- Disease: Human mpox
- Pathogen: Monkeypox virus (clades IIb and Ib)
- Location: Taiwan
- Arrival date: 24 June 2022 – ongoing (4 years, 2 months, and 3 days)
- Confirmed cases: 530
- Deaths: 1

= 2022–2026 mpox outbreak and pandemic in Taiwan =

Outbreak of mpox in Taiwan

The 2022–2026 mpox outbreak and pandemic in Taiwan is a part of the larger outbreak of human mpox caused by the West African clade of the monkeypox virus. According to the Centers for Disease Control, Taiwan's first mpox case was reported on 24 June 2022. Through July 2025, mpox cases in Taiwan were classified as clade IIb. The first clade Ib case of mpox in Taiwan was identified in May 2026.

== Background ==

An ongoing outbreak of mpox was confirmed on 6 May 2022, beginning with a British resident who, after travelling to Nigeria (where the disease is endemic), presented symptoms consistent with mpox on 29 April 2022. The resident returned to the United Kingdom on 4 May, creating the country's index case of the outbreak. The origin of several of the cases of mpox in the United Kingdom is unknown. Some monitors saw community transmission taking place in the London area as of mid-May, but it has been suggested that cases were already spreading in Europe in the previous months.

== Timeline ==

The first known case of the mpox outbreak in Taiwan was detected on 24 June 2022. According to the Centers for Disease Control, the case was a Taiwanese man in his 20s who had traveled to Germany for his studies. He returned to Taiwan on 16 June, started showing symptoms on 20 June, and tested positive for mpox on 24 June. On 12 July, Taiwan reported its second case of mpox in a man in his 30s who had gone on a business trip to the United States. On 6 August, a third case of imported mpox was reported, involving a man in his 20s who had returned to Taiwan from the United States. The fourth imported case, reported on 9 October, involved a man in his 40s who had visited Canada, and developed symptoms in the United States. The fifth case was reported on 15 February 2023. By March 2023, the disease was confirmed to have been domestically transmitted. In November 2023, the first death from mpox in Taiwan was reported.

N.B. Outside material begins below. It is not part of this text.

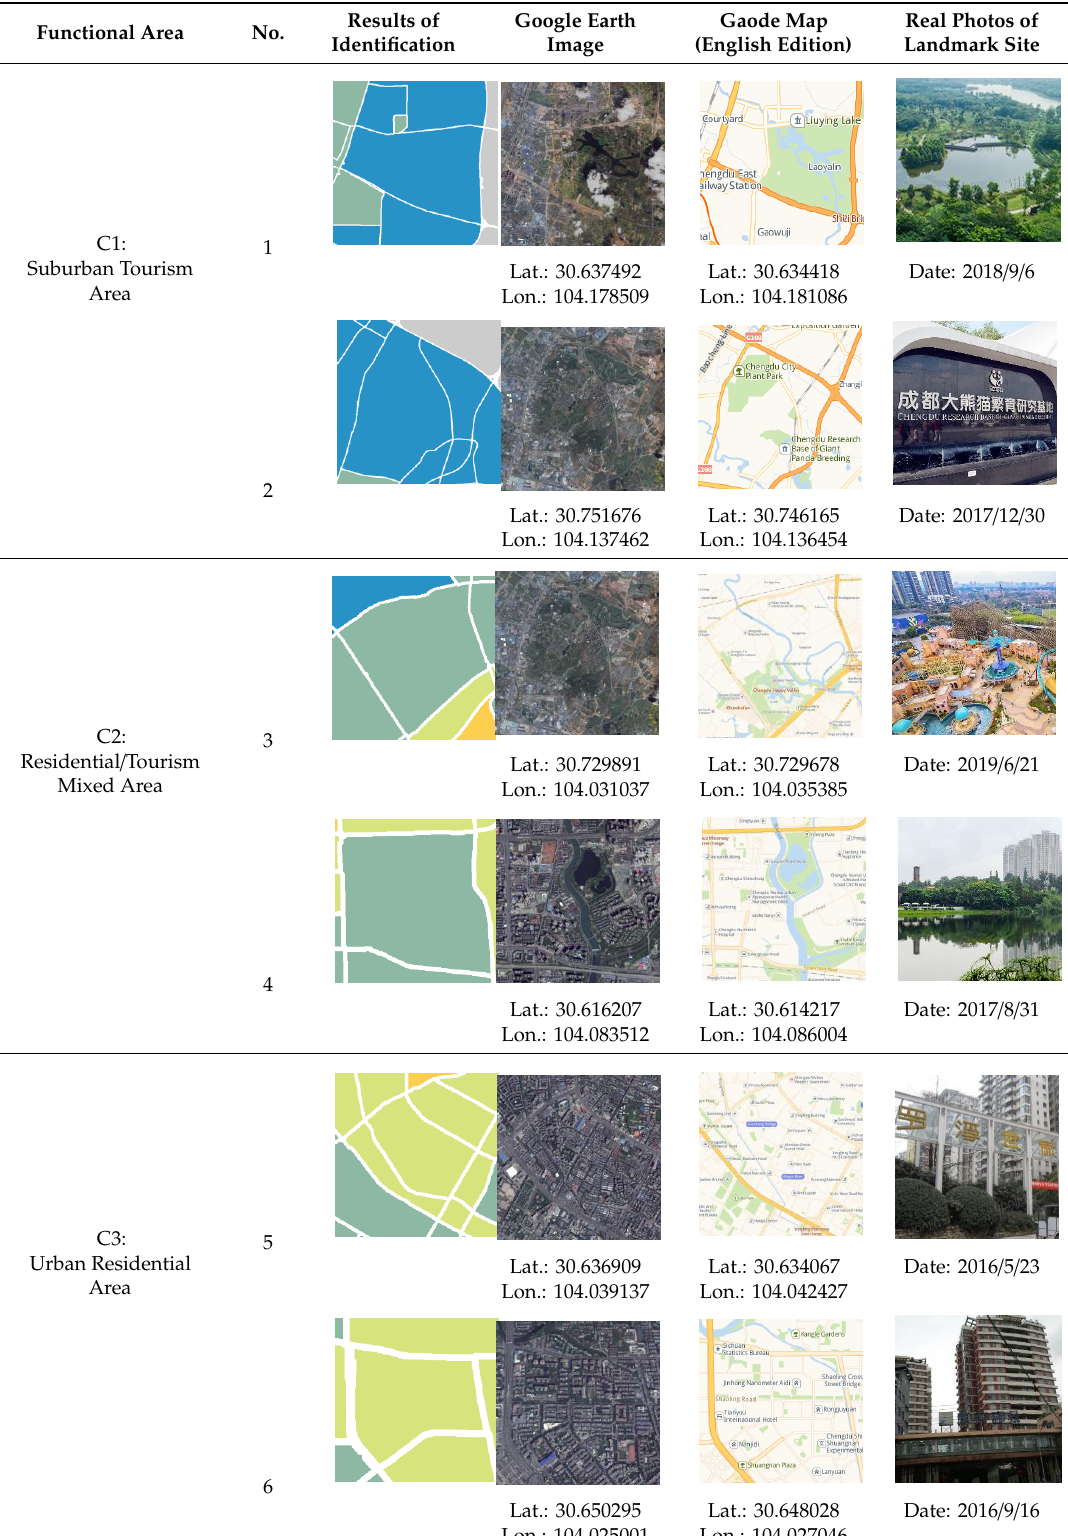
Table 2. Comparison and evaluation of functional area identification results.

In February 2024, Taiwan's Ministry of Health and Welfare formally changed the Mandarin name of the disease from monkeypox (猴痘) to mpox (M痘). This mirrored a change in the English-language name of the disease, originally proposed by the World Health Organization (WHO) on 28 November 2022. On 20 February, the Centers for Disease Control announced that Taiwan had avoided domestic transmission of mpox for fourteen consecutive weeks, thereby meeting the WHO criteria for the elimination of mpox from epidemic status. Subsequently, two men separately tested positive for mpox, and each was classified as a domestic case. Four additional mpox cases were reported in August 2024.

In July 2025, another set of four mpox cases were announced in unvaccinated males, each around thirty years of age. Three of the cases were domestic, and one was imported from China. From June 2022 through 14 July 2025, (after mpox had been declared a pandemic) a total of 473 cases had been reported in Taiwan. All cases up to that point had been identified as clade IIb. By 27 August 2025, 483 cases of mpox had been identified, with 451 classified as local and 32 as imported.

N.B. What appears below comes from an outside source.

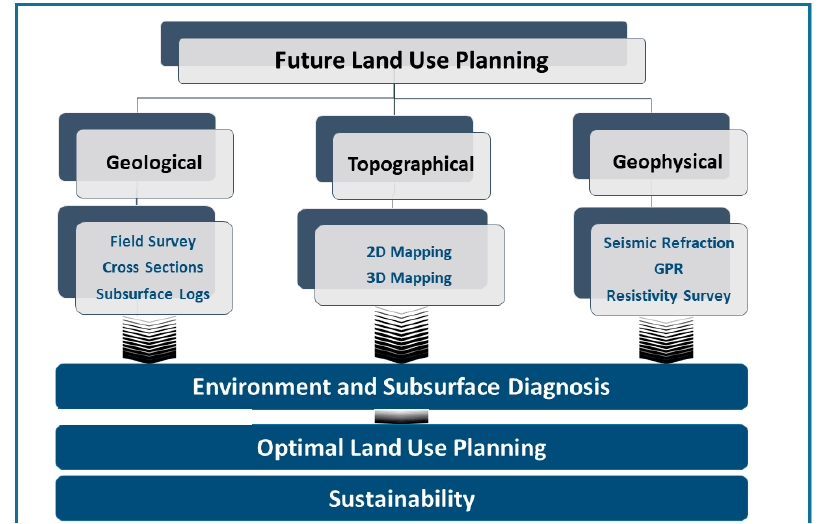
Figure 5. Applied methodology for preparing the land-use plan of the investigated site.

In May 2026, the first case of clade Ib mpox was recorded. Total mpox cases had risen to 530, split between 493 local cases and 37 imported cases. By August 2026, a total of nine clade Ib mpox had been identified in Taiwan, including the confirmation of the first two domestic cases of clade Ib mpox.

== Responses ==
In May 2022, the Taiwan Centers for Disease Control started increasing monitoring for mpox cases. Later that month, health minister Chen Shih-chung stated that Taiwan was not yet planning to purchase a mpox vaccine.

As the global outbreak spread, Taiwan designated mpox as a category 2 communicable disease on 23 June. Two days after the index case was publicized, the CDC issued guidelines for risk assessment and control. By 27 June, the CDC had begun working to reverse the vaccine policy declared in May, stating that talks to acquire mpox medications and vaccines had started. Later on 30 June, the CDC issued a travel warning for 44 countries that had reported cases of mpox. On 2 July, the CDC announced that they are planning to receive third-generation smallpox vaccines and antiviral drugs in late 2022. The CDC said that frontline medical workers and researchers will be the first to receive the vaccine. On 24 July, the CDC announced that they signed a contract to purchase medication to treat mpox patients, and that a shipment will arrive in August at the earliest. The CDC also announced that they are in talks to purchase mpox vaccines, and that they are hoping to receive them by late August. On 27 July, 504 courses of mpox medications arrived in Taiwan, to be used by severe cases and immunocompromised individuals. On 1 September, Taiwan received its first doses of the mpox vaccine.

In August 2024, the Centers for Disease Control issued Travel Health Notices for seven African countries.